--- Text shown ---
Key Concepts of Section 12.5

Key Concepts of Section 12.5

Harnessing the Proton-Motive Force to Synthesize ATP

  • Peter Mitchell proposed the chemiosmotic hypothesis that a proton-motive force across the inner mitochondrial membrane is the immediate source of energy for ATP synthesis.

  • Bacteria, mitochondria, and chloroplasts all use the same chemiosmotic mechanism and a similar ATP synthase to generate ATP (see Figure 12-30).

  • ATP synthase (also called the F0F1 complex) catalyzes ATP synthesis as protons flow through the inner mitochondrial membrane (the plasma membrane in bacteria) down their electrochemical proton gradient.
---
Apply what you read:
• 1. Rewrite the key concepts text, beginning at the words "Harnessing the Proton-Motive" and stopping after "electrochemical proton gradient.", with "inner mitochondrial membrane" changed to "inner membrane of the mitochondrion".
• 2. According to the key concepts text, who proposed the chemiosmotic hypothesis?
--- Material provided ---
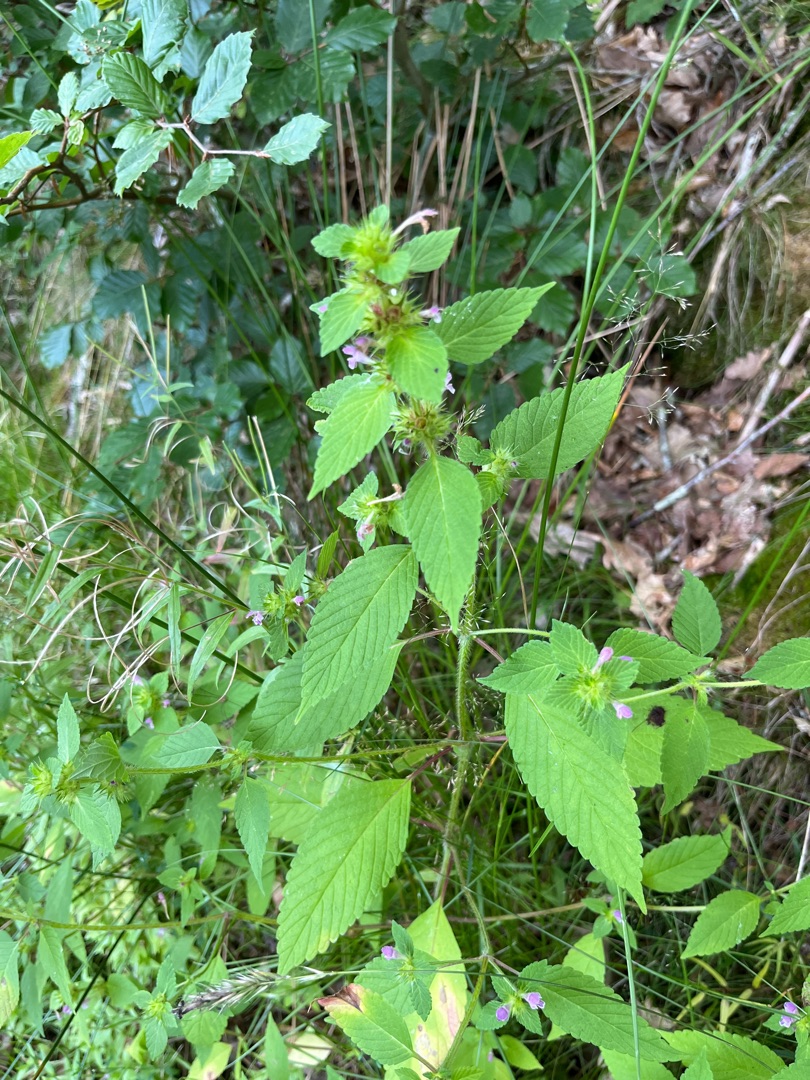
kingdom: Plantae
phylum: Tracheophyta
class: Magnoliopsida
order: Lamiales
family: Lamiaceae
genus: Galeopsis
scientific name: Galeopsis bifida
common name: Skov-hanekro
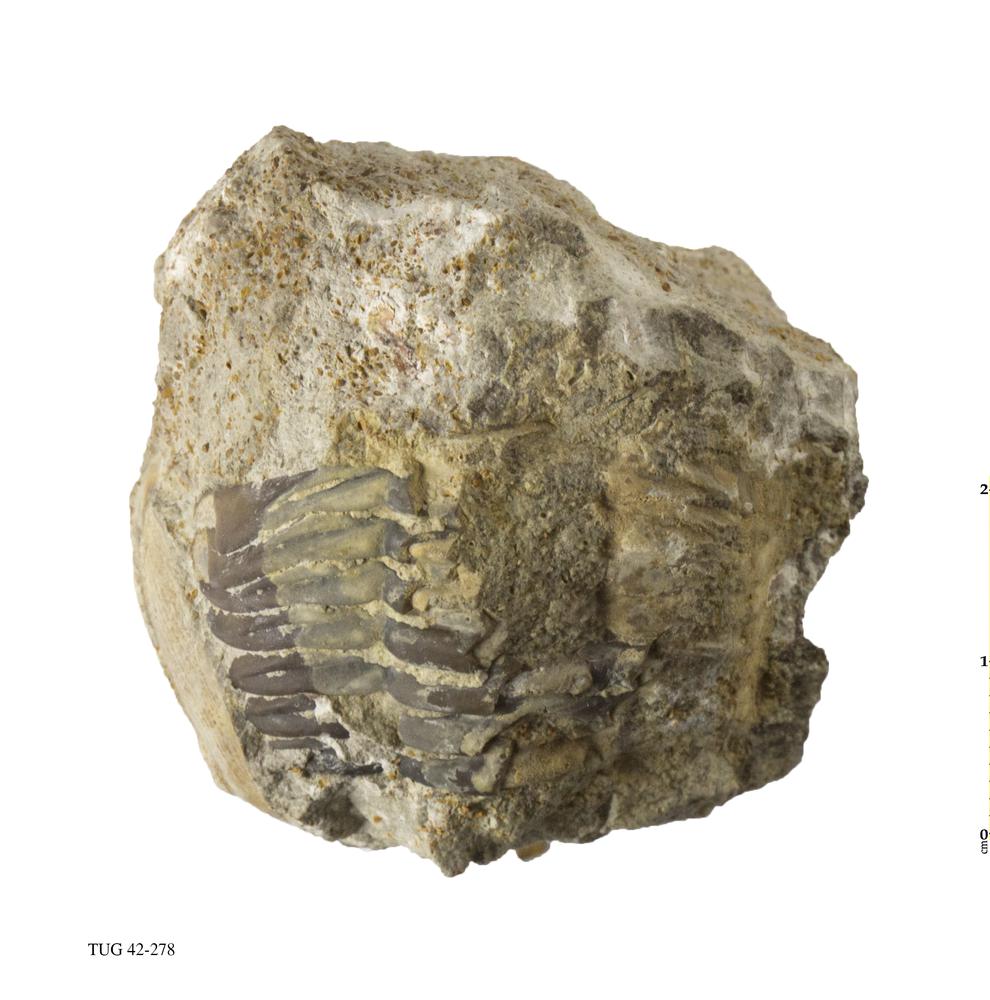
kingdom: Animalia
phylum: Arthropoda
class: Trilobita
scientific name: Trilobita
---
Solution set:
• 1.
Harnessing the Proton-Motive Force to Synthesize ATP

  • Peter Mitchell proposed the chemiosmotic hypothesis that a proton-motive force across the inner membrane of the mitochondrion is the immediate source of energy for ATP synthesis.

  • Bacteria, mitochondria, and chloroplasts all use the same chemiosmotic mechanism and a similar ATP synthase to generate ATP (see Figure 12-30).

  • ATP synthase (also called the F0F1 complex) catalyzes ATP synthesis as protons flow through the inner membrane of the mitochondrion (the plasma membrane in bacteria) down their electrochemical proton gradient.

• 2. Peter Mitchell